Stored entries>
————————

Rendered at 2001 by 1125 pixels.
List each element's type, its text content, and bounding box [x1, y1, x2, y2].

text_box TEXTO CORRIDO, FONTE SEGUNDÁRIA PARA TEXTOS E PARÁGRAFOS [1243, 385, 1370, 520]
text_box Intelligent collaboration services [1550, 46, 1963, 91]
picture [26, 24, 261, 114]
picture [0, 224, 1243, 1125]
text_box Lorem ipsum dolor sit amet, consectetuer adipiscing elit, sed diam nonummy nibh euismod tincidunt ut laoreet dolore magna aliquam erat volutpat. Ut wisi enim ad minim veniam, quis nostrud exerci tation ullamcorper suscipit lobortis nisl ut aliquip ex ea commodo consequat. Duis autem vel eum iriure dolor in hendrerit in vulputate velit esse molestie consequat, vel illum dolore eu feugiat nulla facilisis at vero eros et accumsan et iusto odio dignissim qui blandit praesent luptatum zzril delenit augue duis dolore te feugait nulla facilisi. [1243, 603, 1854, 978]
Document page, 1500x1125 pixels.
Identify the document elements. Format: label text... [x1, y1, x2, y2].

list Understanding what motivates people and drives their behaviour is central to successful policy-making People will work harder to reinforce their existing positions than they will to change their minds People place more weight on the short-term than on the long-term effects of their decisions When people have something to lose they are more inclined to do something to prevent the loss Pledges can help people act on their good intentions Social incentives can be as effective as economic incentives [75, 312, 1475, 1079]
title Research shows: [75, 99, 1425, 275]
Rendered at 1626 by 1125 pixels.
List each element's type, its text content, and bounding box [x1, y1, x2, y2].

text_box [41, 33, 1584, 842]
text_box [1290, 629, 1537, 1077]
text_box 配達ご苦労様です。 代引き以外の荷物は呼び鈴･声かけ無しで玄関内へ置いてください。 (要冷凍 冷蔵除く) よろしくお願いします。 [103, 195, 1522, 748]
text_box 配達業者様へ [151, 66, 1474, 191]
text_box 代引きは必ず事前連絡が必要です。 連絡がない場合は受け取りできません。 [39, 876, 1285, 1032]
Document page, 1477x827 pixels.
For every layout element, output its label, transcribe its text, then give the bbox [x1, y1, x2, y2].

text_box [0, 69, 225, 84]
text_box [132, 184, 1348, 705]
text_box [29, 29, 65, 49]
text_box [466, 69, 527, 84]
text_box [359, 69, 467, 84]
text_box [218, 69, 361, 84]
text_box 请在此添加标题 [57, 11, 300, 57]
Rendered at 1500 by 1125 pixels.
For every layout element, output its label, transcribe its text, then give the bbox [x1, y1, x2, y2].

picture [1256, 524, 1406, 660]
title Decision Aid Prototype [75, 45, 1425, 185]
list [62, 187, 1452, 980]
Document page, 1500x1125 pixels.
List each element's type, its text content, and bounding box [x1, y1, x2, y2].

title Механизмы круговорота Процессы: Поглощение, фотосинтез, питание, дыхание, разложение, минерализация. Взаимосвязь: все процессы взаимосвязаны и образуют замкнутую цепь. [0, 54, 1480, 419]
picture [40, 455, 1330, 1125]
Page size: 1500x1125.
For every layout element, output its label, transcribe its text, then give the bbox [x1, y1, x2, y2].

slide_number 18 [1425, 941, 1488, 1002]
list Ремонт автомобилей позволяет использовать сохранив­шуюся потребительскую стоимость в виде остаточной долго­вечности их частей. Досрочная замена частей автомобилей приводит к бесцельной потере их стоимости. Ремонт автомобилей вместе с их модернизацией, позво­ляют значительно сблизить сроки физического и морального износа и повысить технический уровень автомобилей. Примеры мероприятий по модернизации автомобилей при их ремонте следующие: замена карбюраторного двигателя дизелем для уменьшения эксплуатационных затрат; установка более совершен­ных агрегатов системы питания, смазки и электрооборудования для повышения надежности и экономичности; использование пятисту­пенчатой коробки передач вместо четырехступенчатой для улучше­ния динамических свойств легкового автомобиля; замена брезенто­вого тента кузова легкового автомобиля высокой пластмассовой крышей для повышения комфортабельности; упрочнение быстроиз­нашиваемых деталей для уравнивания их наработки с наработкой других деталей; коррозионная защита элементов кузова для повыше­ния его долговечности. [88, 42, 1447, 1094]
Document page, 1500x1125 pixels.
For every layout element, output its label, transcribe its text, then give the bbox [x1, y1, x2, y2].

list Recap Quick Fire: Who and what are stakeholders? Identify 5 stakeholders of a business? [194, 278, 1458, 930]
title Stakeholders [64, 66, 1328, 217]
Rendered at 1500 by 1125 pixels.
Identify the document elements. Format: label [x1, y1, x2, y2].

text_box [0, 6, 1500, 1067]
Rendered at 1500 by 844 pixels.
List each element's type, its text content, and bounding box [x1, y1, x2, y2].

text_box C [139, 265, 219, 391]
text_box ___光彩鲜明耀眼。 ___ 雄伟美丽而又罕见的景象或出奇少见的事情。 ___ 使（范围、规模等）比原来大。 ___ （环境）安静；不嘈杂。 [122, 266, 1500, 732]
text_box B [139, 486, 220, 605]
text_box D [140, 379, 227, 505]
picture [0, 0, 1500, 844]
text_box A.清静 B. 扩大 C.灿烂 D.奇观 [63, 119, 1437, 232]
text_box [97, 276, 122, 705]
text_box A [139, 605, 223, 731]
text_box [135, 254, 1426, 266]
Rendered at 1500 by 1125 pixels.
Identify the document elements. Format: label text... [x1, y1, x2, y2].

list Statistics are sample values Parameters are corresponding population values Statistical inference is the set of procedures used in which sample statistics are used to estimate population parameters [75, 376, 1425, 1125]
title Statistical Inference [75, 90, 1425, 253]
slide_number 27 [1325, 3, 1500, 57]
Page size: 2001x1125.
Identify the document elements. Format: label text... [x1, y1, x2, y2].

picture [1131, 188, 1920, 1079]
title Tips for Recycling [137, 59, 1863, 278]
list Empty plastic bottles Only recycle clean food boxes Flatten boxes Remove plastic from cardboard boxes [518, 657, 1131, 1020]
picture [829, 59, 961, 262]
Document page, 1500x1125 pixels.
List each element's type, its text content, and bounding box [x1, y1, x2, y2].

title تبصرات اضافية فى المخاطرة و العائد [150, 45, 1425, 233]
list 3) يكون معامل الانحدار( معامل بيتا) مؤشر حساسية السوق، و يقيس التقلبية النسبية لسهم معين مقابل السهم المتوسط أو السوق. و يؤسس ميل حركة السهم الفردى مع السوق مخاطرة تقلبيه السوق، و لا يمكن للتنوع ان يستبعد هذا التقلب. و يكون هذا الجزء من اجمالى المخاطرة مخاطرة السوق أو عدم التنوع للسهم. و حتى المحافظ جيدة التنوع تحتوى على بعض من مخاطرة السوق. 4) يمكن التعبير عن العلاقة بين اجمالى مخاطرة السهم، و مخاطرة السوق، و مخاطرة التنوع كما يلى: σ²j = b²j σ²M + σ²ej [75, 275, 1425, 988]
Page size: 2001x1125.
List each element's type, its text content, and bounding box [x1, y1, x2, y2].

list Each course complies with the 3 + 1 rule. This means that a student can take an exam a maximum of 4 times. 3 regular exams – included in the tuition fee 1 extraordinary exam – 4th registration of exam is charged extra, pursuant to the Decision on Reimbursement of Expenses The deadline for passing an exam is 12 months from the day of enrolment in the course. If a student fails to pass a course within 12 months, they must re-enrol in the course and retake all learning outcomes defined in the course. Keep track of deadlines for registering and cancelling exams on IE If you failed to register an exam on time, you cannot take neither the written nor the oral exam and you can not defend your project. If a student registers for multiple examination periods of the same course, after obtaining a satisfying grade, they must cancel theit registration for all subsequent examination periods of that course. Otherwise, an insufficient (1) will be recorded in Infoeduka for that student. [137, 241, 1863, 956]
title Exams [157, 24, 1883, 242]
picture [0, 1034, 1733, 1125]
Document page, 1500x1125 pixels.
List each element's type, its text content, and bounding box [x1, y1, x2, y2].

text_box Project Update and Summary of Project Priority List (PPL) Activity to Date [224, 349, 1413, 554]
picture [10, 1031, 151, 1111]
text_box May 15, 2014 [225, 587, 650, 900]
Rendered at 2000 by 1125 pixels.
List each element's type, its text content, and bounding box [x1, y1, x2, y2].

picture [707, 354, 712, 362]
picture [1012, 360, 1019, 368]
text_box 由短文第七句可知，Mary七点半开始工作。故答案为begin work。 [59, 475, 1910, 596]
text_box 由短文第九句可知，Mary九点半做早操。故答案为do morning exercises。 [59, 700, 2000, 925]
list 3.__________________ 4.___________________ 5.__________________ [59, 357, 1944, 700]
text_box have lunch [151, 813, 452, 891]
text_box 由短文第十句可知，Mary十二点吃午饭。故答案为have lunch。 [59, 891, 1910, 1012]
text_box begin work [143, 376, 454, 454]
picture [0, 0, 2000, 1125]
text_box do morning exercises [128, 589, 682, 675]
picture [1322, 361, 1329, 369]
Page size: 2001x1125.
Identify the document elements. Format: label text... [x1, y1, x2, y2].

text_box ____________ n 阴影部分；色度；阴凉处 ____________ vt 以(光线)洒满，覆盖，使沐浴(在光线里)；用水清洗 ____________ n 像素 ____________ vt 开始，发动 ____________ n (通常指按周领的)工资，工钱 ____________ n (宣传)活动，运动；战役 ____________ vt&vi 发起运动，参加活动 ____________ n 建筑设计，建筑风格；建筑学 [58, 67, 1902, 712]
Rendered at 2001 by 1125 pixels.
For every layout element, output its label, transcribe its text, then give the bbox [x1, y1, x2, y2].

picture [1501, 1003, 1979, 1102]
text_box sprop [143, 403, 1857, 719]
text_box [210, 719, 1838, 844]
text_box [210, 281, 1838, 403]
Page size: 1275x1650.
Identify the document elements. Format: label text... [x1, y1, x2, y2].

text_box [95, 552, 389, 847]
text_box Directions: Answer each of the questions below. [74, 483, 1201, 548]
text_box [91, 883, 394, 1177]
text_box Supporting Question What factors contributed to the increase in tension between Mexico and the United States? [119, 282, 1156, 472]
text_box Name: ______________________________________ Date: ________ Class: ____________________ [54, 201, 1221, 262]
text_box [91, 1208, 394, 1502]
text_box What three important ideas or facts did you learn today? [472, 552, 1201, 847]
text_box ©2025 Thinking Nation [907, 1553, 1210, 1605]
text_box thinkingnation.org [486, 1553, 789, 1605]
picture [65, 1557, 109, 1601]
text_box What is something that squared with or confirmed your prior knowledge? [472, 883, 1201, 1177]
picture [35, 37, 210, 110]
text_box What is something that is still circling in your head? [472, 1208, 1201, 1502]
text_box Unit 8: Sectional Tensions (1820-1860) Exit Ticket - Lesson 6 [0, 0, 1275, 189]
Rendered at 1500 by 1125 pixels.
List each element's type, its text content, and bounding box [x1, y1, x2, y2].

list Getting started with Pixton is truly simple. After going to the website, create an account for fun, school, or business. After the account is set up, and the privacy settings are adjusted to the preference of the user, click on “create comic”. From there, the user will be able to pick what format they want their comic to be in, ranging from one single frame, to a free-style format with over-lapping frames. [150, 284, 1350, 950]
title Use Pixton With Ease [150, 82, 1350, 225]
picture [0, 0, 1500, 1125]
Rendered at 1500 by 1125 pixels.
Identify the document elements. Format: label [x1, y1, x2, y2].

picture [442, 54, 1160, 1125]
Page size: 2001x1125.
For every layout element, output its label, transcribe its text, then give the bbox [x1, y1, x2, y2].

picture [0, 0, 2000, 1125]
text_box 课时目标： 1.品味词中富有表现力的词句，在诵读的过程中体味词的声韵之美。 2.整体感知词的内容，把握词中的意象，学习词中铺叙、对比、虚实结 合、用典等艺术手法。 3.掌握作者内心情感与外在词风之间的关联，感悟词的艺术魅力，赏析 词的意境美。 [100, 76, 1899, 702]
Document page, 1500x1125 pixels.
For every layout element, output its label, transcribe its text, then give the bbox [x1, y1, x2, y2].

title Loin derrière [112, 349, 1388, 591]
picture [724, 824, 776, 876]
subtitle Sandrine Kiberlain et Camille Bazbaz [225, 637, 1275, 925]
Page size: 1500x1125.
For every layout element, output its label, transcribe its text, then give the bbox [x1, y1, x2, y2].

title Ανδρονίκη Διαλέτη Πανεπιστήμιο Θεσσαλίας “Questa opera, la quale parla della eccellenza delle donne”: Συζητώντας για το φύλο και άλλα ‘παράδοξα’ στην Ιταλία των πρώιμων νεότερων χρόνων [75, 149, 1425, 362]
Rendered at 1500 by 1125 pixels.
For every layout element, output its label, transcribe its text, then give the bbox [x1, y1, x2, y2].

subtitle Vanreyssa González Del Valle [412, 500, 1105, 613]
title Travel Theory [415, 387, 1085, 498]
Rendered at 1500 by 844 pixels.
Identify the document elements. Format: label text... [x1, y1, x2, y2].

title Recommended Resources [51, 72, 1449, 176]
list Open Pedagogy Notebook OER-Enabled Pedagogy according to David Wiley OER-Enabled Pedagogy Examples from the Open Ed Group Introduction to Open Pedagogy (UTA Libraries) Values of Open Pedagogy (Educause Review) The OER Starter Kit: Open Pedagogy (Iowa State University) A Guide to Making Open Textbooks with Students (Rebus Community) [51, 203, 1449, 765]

————————

Problem statement>
Please retype, with no changes, the lines that run from the first line of the entries to the line with "text_box [132, 184, 1348, 705]", both ends included.

Answer area>
Rendered at 2001 by 1125 pixels.
List each element's type, its text content, and bounding box [x1, y1, x2, y2].

text_box TEXTO CORRIDO, FONTE SEGUNDÁRIA PARA TEXTOS E PARÁGRAFOS [1243, 385, 1370, 520]
text_box Intelligent collaboration services [1550, 46, 1963, 91]
picture [26, 24, 261, 114]
picture [0, 224, 1243, 1125]
text_box Lorem ipsum dolor sit amet, consectetuer adipiscing elit, sed diam nonummy nibh euismod tincidunt ut laoreet dolore magna aliquam erat volutpat. Ut wisi enim ad minim veniam, quis nostrud exerci tation ullamcorper suscipit lobortis nisl ut aliquip ex ea commodo consequat. Duis autem vel eum iriure dolor in hendrerit in vulputate velit esse molestie consequat, vel illum dolore eu feugiat nulla facilisis at vero eros et accumsan et iusto odio dignissim qui blandit praesent luptatum zzril delenit augue duis dolore te feugait nulla facilisi. [1243, 603, 1854, 978]
Document page, 1500x1125 pixels.
Identify the document elements. Format: label text... [x1, y1, x2, y2].

list Understanding what motivates people and drives their behaviour is central to successful policy-making People will work harder to reinforce their existing positions than they will to change their minds People place more weight on the short-term than on the long-term effects of their decisions When people have something to lose they are more inclined to do something to prevent the loss Pledges can help people act on their good intentions Social incentives can be as effective as economic incentives [75, 312, 1475, 1079]
title Research shows: [75, 99, 1425, 275]
Rendered at 1626 by 1125 pixels.
List each element's type, its text content, and bounding box [x1, y1, x2, y2].

text_box [41, 33, 1584, 842]
text_box [1290, 629, 1537, 1077]
text_box 配達ご苦労様です。 代引き以外の荷物は呼び鈴･声かけ無しで玄関内へ置いてください。 (要冷凍 冷蔵除く) よろしくお願いします。 [103, 195, 1522, 748]
text_box 配達業者様へ [151, 66, 1474, 191]
text_box 代引きは必ず事前連絡が必要です。 連絡がない場合は受け取りできません。 [39, 876, 1285, 1032]
Document page, 1477x827 pixels.
For every layout element, output its label, transcribe its text, then give the bbox [x1, y1, x2, y2].

text_box [0, 69, 225, 84]
text_box [132, 184, 1348, 705]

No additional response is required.